I seriously thought Miller was going to be the Disneyland of brewery tours. After all, they’re the second largest brewer in the world behind only Anheuser-Busch. Miller also has a strong history in Milwaukee, having been a core part of the regional economy since the 1850s. I was at least hoping for some Midwestern pride. Instead, I was trapped watching video about water use and stock footage of people picking up trash by a river.
Surely, once we arrived at the bottling and packaging facilities, we’d get a peek at the real deal. Somebody show me a beer factory already.
Unfortunately, the plant was quiet due to the maintenance schedule. But rather than take anyone down to the floor and explain how these machines handle hundreds of thousands of bottles of Miller Lite a day, we were baited-and-switched. Like salt to a wound, our apathetic, college-intern “tour guides” dropped TVs from the ceiling, directly placing them in front of the windows overlooking the factory floor. And after a couple minutes of mind-blowing slow-mos of bottle injection footage, it was time to hear about their waste water program and sustainability practices again.

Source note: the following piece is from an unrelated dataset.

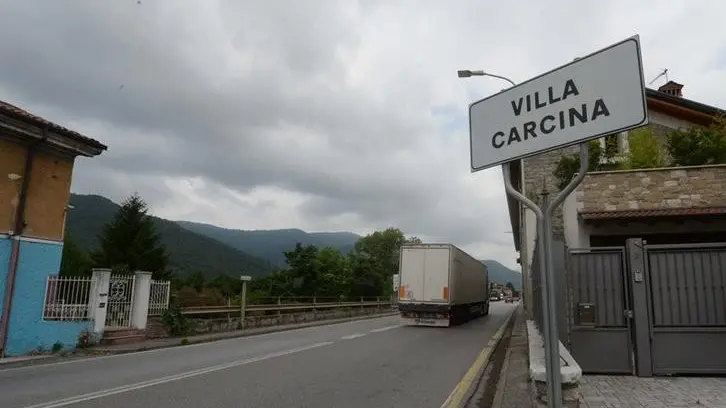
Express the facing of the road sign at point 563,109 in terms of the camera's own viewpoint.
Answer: facing the viewer and to the left of the viewer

Shipping got interesting for a second. We stood at the end of a stock room, over 5 football fields in total area, that was stocked to the hilt with some of America’s most adequate beers and Europe’s most unsung imports. Where’s all this beer headed? “Over 60% will go to Chicago every week” said our guide. “Alright, now everybody through the next doorway to your left.”
The older buildings and the beer caves are by far the most interesting aspect of the tour. It’s hard to imagine that this smallish storage facility was built by hand and packed with ice from Lake Michigan, and still managed to serve most of the surrounding area at “Miller Time” (perhaps the most apocryphal element of Miller’s history).

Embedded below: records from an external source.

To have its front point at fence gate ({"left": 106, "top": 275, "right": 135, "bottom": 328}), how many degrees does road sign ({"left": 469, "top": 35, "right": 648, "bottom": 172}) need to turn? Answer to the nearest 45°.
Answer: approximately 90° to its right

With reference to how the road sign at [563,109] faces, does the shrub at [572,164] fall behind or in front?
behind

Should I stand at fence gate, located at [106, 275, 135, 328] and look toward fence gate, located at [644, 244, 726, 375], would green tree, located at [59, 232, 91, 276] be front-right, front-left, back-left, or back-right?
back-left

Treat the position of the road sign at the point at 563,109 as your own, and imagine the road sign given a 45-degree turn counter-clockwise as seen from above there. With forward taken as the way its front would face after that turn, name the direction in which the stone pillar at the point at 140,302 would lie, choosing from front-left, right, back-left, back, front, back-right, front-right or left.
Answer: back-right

Inside the cave are a series of primitive-looking wood carvings in miniature, exhibiting the entire brewing process. The little vignettes give the viewer a great sense of the shear labor involved in the daily lives of brewing, ice carving, coopering and delivery of a simple beer.

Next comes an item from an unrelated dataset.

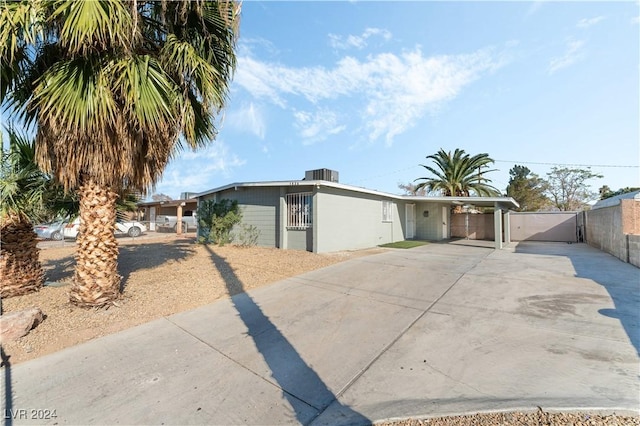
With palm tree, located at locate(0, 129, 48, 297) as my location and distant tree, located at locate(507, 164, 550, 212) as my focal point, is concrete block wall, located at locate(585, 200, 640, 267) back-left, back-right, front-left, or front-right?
front-right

At the end of the tour, the on-premise pub serves a lovely flute of their “flagship” beer, Miller Lite. It’s probably the best-tasting Miller Lite you’ll ever have in your life, which of course isn’t saying much. But with our tour guides eager to take a smoke break we didn’t get much time to savor it. “We have 5 minutes before we head across the street for the end of the tour. 5 minutes everybody!”
As a short extension to the main tour, I hiked up the 5 stories to the top of the main brew kettles in a building across the street. With only a stairwell to get there, they wisely make this jog optional. At the top, I was exposed to a boggling concept — the top of the kettle I was standing over was 5 stories tall. The entire building I was in was just a brick and mortar wrapper.
I contemplated this shocking revelation back on solid ground with a couple of High Lifes at the sample bar below. Alongside my favorite slumming-it beer, the bar also offered the inferior Miller Lite and the offensive Leinie’s Summer Shandy to the glistening July 4th crowd.
I felt conflicted about my visit. The scale of the production and ingenuity inherently involved with such a scale was impressive. And the variety of architecture speaks to some of Milwaukee’s greatest industrial periods. But as I sat there taking it all in, I was pestered by even more bored, yet impatient teenagers hawking plastic keychain photo souvenirs. Seriously, who’s paying attention to this shit?